Ia juga menyebut bahwa secara umum UU IKN bertentangan dengan delapan pasal dalam UUD 1945 yang seharusnya menjadi falsafah dalam proses penyusunan hukum di negara ini. Pasal tersebut antara lain Pasal 1 ayat (2), Pasal 22A, Pasal 27 ayat (1), Pasal 28C ayat (2), Pasal 28D ayat (1), Pasal 28D ayat (3), Pasal 18B ayat (2), dan Pasal 28I ayat (3).

UU IKN juga telah menempatkan Masyarakat Adat semakin terpinggirkan sebab komunitas Masyarakat Adat tidak pernah diajak bicara, padahal mereka telah lama hidup di dalam wilayah yang dijadikan lokasi pemindahan IKN. Bahkan, kata Arman, alokasi wilayah yang telah ditetapkan pemerintah untuk kawasan IKN, mencapai 256.142 hektar, di mana di dalamnya juga terdapat kehidupan Masyarakat Adat.

Arman mencontohkan seorang ibu bernama Dahlia dari Suku Pasir Balik, Kabupaten Penajam Paser Utara, Provinsi Kalimantan Timur yang turut mengajukan gugatan uji materil karena rumahnya dipatok sebagai kawasan IKN.

“Ibu itu terkejut mengetahui rumahnya tiba-tiba sudah dipatok jadi lokasi IKN. Ini ‘kan aneh!

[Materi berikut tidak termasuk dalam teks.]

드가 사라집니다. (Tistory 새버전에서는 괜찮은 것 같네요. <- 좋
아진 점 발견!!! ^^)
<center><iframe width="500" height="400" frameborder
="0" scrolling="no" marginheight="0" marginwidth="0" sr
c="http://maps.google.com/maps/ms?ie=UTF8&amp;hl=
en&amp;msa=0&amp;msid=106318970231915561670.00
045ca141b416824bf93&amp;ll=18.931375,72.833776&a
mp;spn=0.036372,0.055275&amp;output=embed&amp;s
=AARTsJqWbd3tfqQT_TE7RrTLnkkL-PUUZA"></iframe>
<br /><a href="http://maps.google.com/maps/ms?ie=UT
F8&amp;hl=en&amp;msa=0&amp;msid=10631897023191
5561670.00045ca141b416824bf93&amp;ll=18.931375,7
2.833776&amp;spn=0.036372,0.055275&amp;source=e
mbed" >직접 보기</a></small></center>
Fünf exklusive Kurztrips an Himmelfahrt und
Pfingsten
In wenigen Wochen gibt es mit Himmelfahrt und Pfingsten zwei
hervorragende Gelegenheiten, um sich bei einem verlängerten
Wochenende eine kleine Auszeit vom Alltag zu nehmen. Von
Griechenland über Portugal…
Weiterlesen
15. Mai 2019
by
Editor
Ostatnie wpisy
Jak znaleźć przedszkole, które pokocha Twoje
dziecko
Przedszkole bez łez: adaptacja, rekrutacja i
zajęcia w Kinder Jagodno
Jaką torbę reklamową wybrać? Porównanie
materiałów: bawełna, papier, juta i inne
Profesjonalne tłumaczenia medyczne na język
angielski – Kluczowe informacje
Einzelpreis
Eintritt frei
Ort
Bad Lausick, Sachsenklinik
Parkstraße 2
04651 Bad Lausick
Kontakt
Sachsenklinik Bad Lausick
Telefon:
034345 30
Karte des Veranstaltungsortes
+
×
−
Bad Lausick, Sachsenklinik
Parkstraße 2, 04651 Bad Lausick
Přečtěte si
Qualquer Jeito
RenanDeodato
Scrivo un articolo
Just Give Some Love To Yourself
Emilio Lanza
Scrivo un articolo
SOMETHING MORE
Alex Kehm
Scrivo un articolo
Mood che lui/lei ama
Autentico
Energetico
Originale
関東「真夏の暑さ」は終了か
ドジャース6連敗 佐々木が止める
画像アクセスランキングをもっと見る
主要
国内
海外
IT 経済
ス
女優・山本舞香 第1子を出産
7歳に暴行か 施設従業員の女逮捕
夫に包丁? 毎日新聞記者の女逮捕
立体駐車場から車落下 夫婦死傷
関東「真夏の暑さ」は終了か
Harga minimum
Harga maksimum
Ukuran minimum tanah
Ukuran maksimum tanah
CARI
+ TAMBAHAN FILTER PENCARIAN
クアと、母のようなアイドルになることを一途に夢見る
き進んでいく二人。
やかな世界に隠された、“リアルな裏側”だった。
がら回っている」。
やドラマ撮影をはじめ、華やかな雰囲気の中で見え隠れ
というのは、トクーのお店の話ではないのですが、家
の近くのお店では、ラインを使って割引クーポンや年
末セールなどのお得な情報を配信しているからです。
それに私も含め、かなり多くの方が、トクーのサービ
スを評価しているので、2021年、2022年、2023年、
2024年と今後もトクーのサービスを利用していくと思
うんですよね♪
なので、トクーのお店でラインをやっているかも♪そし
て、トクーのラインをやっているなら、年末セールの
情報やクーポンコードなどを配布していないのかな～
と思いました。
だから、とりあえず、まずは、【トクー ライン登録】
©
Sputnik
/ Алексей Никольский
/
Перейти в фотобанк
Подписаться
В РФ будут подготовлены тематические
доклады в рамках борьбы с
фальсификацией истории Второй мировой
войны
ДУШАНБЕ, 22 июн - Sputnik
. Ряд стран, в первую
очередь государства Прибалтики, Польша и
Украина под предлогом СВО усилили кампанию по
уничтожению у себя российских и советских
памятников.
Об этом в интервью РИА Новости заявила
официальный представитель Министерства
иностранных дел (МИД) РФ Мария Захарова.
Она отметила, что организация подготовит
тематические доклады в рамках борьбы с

Tidak ada pemberitahuan, tapi sudah main patok,” katanya.

Uli Arta Siagian dari WALHI mengatakan bahwa sejak awal UU IKN sudah bermasalah sebab dalam proses penyusunan, pembahasan, dan penetapan, UU itu tidak melibatkan kelompok Masyarakat Adat dan masyarakat sipil lainnya. Selain itu, penilaian akan dampak lingkungan yang diberikan oleh organisasi lingkungan terkait dengan pembangunan IKN, juga tak didengar oleh pemerintah.

“Kita sudah sampaikan dampak sosial, ekologis, dan efek domino yang akan terjadi jika pembangunan IKN dilanjutkan. Tapi, semua itu dibaikan oleh pengurus negara,” kata Uli dalam konferensi pers di MK pada hari yang sama.

Sebelumnya, gugatan terhadap UU IKN juga sudah dilayangkan oleh mantan Ketua Pimpinan Pusat Muhammadiyah Din Syamsuddin, Guru Besar Universitas Islam Negeri (UIN) Syarif Hidayatullah Azyumardi Azra, dan sejumlah pemohon pada 1 Maret 2022 lalu. Saat ini, gugatan itu masih bergulir di MK.